Thrifts Try Various Ways to Transform Themselves into Commercial Banks

More and more thrifts are looking for ways to become more like commercial banks, including acquiring commercial banks or their branches or being bought by them. Some, however, are taking a third, slower approach, through growing commercial loans internally.

Each approach has its risks. But many thrift executives see no alternative to shedding their current profiles because, heavily invested in mortgages, their interest rate margins are thin and their stocks are particularly vulnerable to interest rate swings.

New York-based Dime Bancorp's planned merger with Hudson United Bancorp of Mahwah, N.J., is an example of a thrift that is selling out to a bank. Though Dime, with $20 billion in assets, is more than twice Hudson's size, the companies describe the pending deal as a merger of equals.

Though Hudson's shareholders will own less than half the company, it will name 12 of the 13 directors of the holding company being set up to acquire the two units. Lawrence J. Toal, Dime's chairman and chief executive officer, will head the proposed new holding company, Dime United Bancorp. But it already has been agreed that Hudson's 51-year-old CEO, Kenneth T. Nielson, would become chairman and CEO on Jan. 1, 2003.

Analysts said Dime's prospects were limited as a thrift, but its link with Hudson improves the outlook. They are said to be looking for a "double dip," where Dime sells out at no premium to Hudson, but with far better expectations that Hudson eventually will sell out at a high premium.

The arithmetic shows progress in movement toward being a commercial bank will come naturally. Some 70% of Dime's loans at yearend 1998 were residential, far higher than the 52% expected after the merger with Hudson, according to Noreen Reilly, an analyst with PaineWebber Inc. in New York. "They just couldn't have done it that quickly on their own.
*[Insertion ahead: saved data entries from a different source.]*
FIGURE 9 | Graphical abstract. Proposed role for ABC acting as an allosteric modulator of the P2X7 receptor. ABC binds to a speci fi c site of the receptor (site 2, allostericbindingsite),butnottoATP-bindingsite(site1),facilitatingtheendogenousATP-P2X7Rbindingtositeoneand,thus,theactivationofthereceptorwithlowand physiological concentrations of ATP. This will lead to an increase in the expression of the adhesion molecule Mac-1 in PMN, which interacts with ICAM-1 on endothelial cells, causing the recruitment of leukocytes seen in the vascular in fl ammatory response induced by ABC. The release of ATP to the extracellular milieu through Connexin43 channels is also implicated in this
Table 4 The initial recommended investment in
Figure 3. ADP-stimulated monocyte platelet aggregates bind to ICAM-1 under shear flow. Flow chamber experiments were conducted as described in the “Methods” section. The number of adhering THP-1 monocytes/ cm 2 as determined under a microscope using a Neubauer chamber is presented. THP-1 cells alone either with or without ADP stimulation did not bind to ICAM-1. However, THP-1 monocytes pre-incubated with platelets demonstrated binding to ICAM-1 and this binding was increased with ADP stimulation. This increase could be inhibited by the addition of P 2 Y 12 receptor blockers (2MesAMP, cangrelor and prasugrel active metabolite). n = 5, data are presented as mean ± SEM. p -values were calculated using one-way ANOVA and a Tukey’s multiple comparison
This is a huge bonus for them."

Whether Dime becomes takeover bait depends on "what investors think about it," said Thomas O'Donnell an analyst with Salomon Smith Barney. "They had been the subject of takeover speculation; any company that is well run and has an attractive franchise is going to appear on radar screens."

Meanwhile, the $25 billion-asset Sovereign Bancorp of Wyomissing, Pa., is taking the second approach, buying 278 New England branches being spun off by the pending merger of Fleet Financial Group and BankBoston Corp. The branches have $11.8 billion in assets.
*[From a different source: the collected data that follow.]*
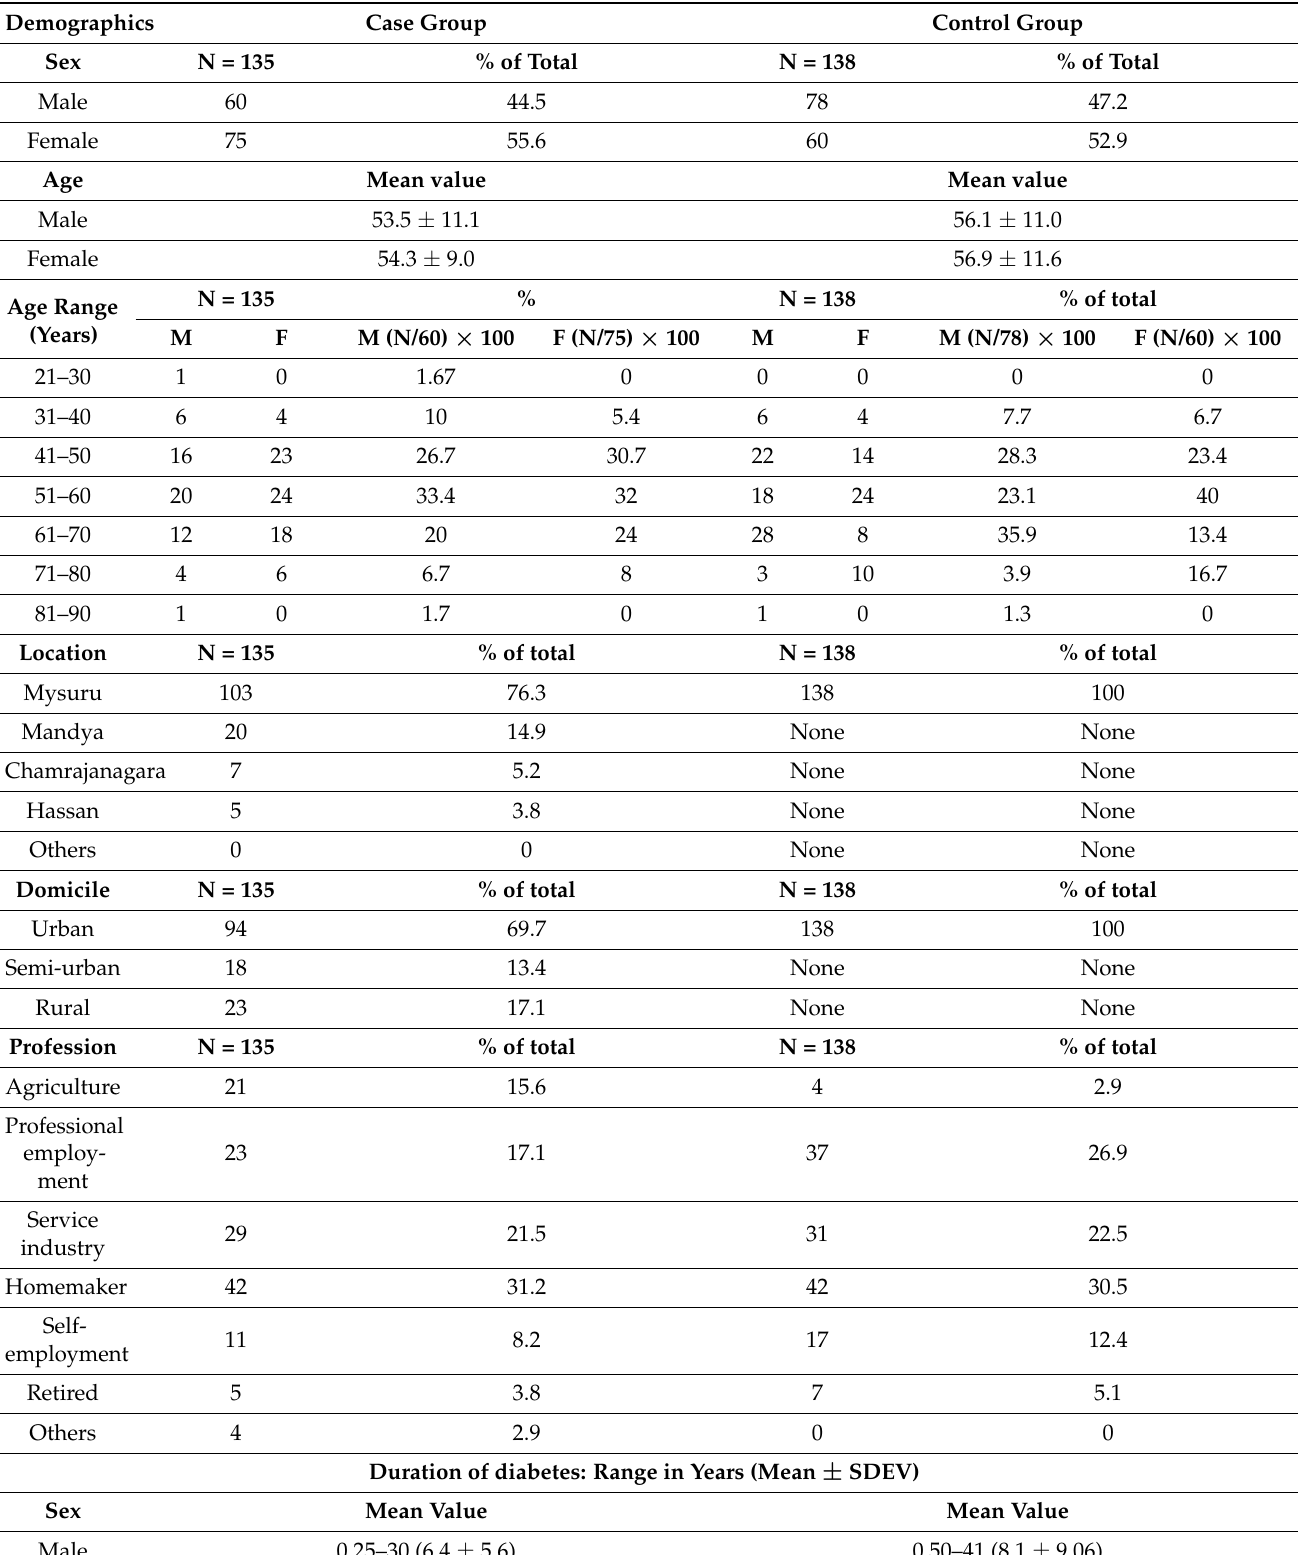
Table 1. Demographic information of the study participants in the parallel design RCT (please refer to Supporting Excel Sheet #S1 containing the statistical test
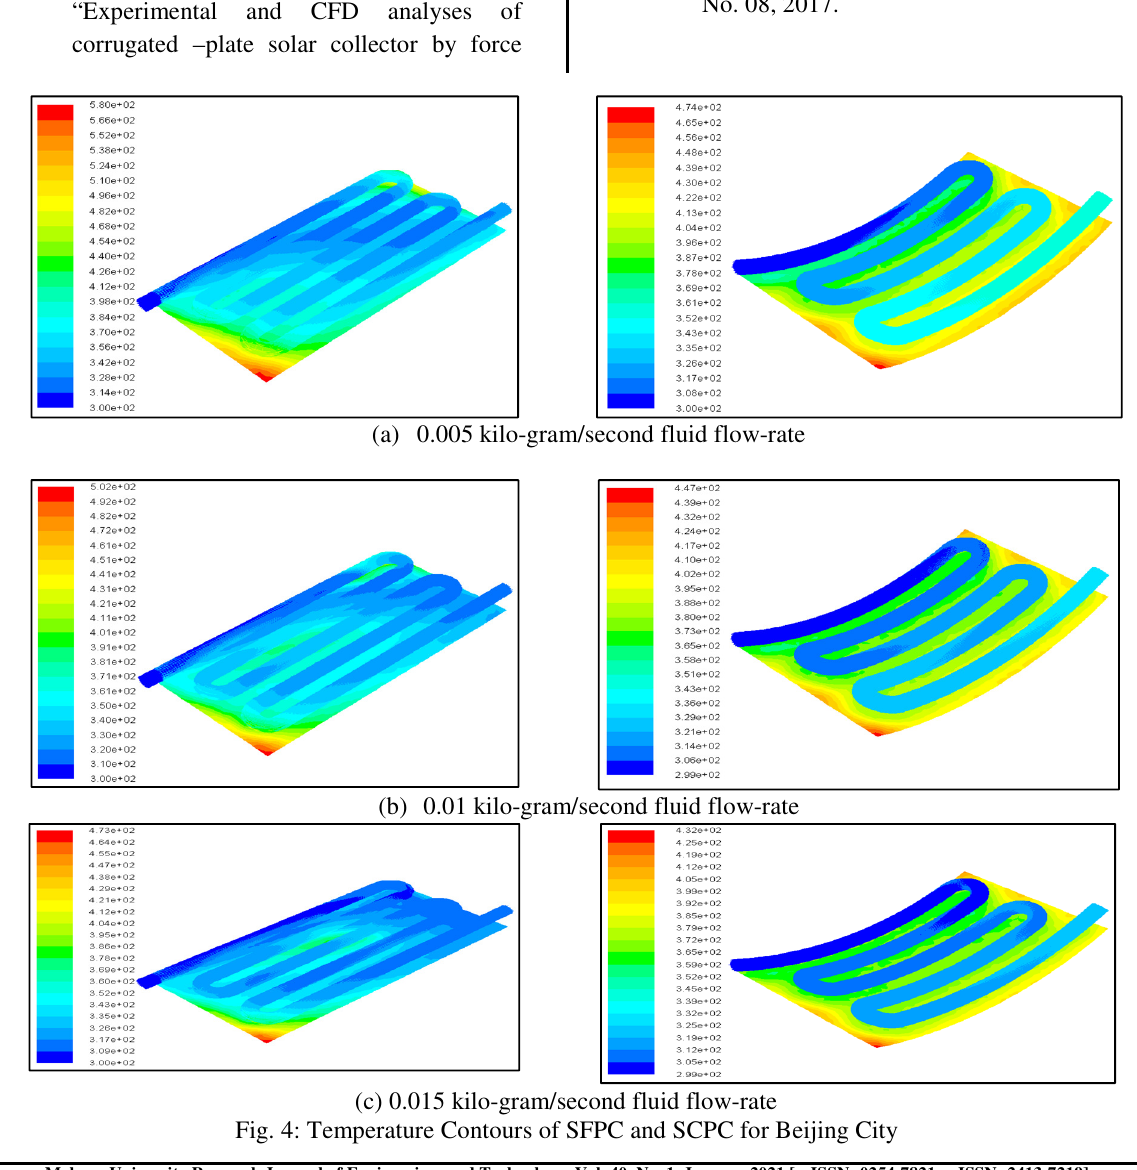
Fig. 4: Temperature Contours of SFPC and SCPC for Beijing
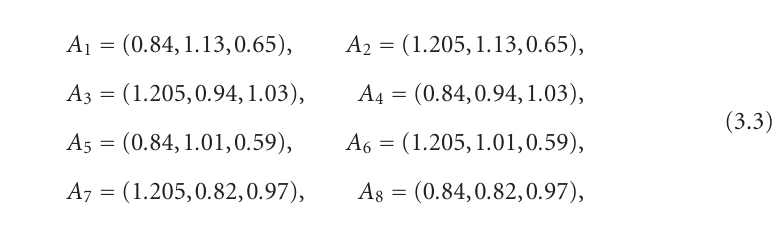
Figure 3.2(d), c (cid:9) t and c (cid:9) b transversely intersect c twice between c t and c b . If there is a plane paralleling | C 3 C 4 C 8 C 7 | and intersecting with c and c (cid:9) , it is easy to see that the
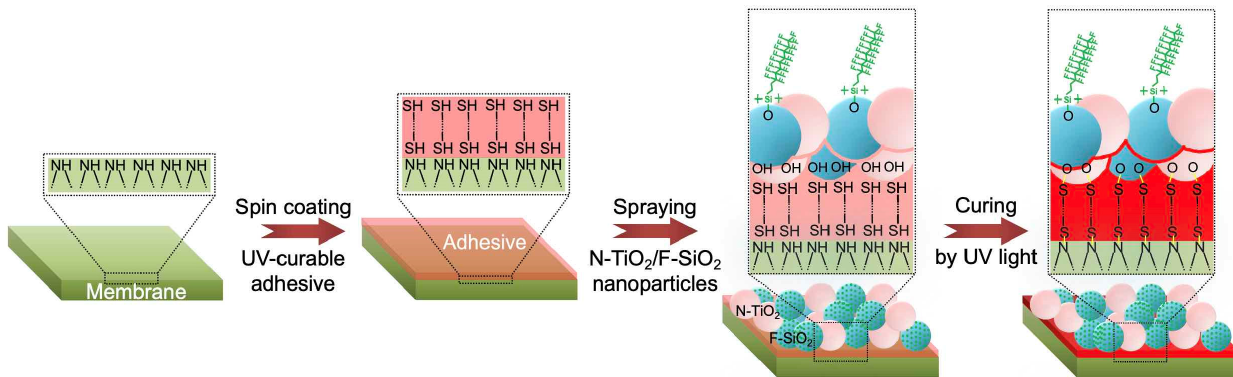
Figure 2. Schematic illustrating the fabrication of a photocatalytic membrane with hydrophilic and oleophobic wettability. A commercial filter is coated with an ultraviolet (UV) light-curable adhesive, followed by being sprayed with a mixture of N-TiO 2 and F-SiO 2 nanoparticles. The membrane was placed under UV light for curing.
Sovereign accelerated its aggressive commercial bank acquisition strategy in 1998, when it acquired branches spun off by First Union Corp., after the Charlotte, N.C.-based company bought CoreStates Financial Corp. of Philadelphia.

The challenge to Sovereign is to produce enough earnings to finance the costly acquisition. Sovereign chief executive Jay Sidhu is confident that he can, but has said that if investors are not satisfied with Sovereign's performance it could sell out at a premium.
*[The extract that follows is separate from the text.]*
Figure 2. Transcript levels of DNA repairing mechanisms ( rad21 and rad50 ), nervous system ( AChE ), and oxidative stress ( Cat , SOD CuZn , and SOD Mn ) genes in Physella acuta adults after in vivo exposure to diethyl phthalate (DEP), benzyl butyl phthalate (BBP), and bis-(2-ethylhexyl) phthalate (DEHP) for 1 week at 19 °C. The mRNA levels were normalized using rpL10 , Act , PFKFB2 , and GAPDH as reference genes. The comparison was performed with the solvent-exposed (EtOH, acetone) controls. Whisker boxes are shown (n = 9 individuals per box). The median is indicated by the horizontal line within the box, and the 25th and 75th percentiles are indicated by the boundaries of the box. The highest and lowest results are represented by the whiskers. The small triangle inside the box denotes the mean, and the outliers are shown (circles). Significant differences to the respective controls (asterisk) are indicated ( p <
Like Sovereign, Peoples Heritage Financial Group of Portland, Me., this year acquired Banknorth Group Inc., a $4.3 billion-asset Vermont commercial banking company. Its mortgage loans now stand at 25% of its portfolio. But Peoples Heritage's price/earnings ratio, at 11, still lags far below the average Nasdaq bank's 17.8.

For "whatever reason, the thrift's efforts haven't been recognized by the market," said Chad Yonker, an analyst at Fox-Pitt, Kelton. "A lot of it comes down to perception."

TCF Financial Corp. of Minneapolis has changed its charter to that of a bank. Its p/e reflects it: at 16.4, it is the highest of a group of thrifts seeking to change their image, which Mr. Yonker has dubbed, "hybrid banks."